## Description of the task
Your response to the data below should hold nothing except the lines from the one containing "Figure 7. Response" down to the one containing "Table 1 Quantity", reproduced exactly and without pictures.

## Data shown
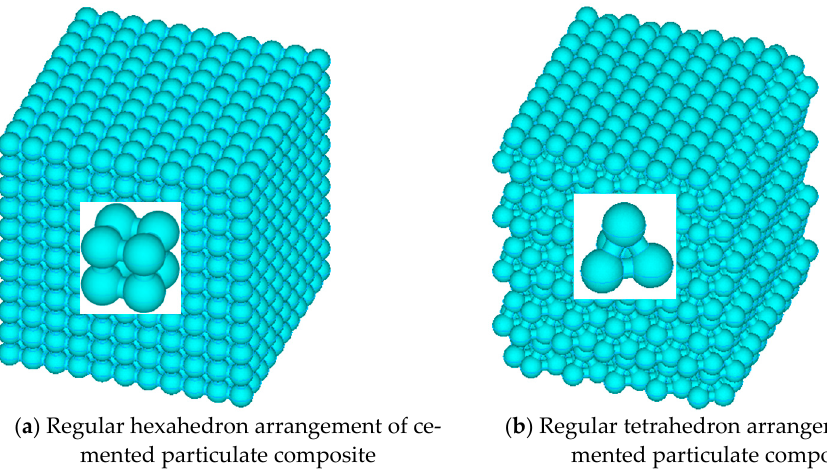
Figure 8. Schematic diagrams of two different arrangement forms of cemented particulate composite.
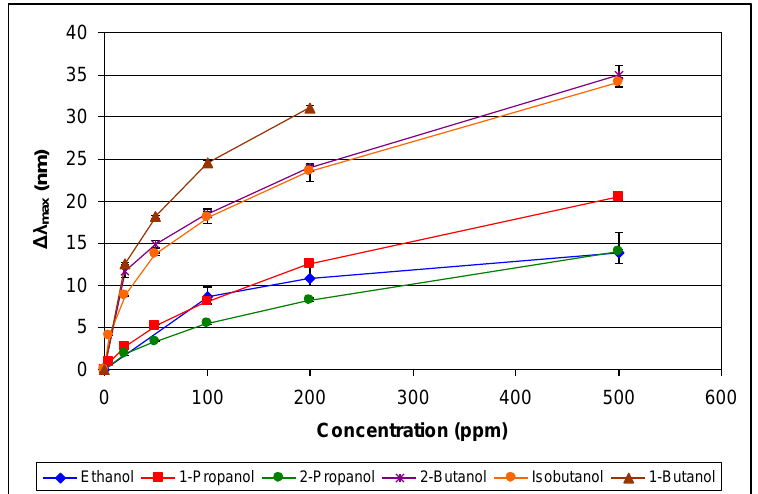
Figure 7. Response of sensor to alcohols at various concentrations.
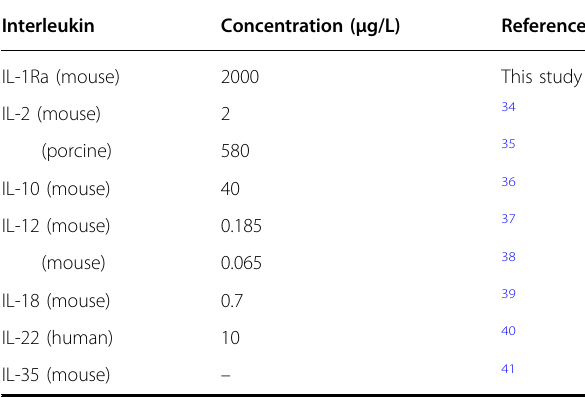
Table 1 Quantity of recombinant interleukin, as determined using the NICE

==

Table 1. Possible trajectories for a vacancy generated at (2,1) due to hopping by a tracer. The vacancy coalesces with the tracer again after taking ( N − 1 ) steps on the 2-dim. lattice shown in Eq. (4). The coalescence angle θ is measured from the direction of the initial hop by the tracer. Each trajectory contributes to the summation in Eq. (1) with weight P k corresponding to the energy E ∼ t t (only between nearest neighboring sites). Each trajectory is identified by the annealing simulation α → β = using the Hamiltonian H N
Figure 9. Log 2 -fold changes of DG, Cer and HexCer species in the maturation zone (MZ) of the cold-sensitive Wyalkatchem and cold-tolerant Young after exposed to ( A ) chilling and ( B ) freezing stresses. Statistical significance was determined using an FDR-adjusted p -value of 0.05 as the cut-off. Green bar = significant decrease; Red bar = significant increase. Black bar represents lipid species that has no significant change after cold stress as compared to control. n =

## Solved problem
Figure 7. Response of sensor to alcohols at various concentrations.
Table 1 Quantity of recombinant interleukin, as determined using the NICE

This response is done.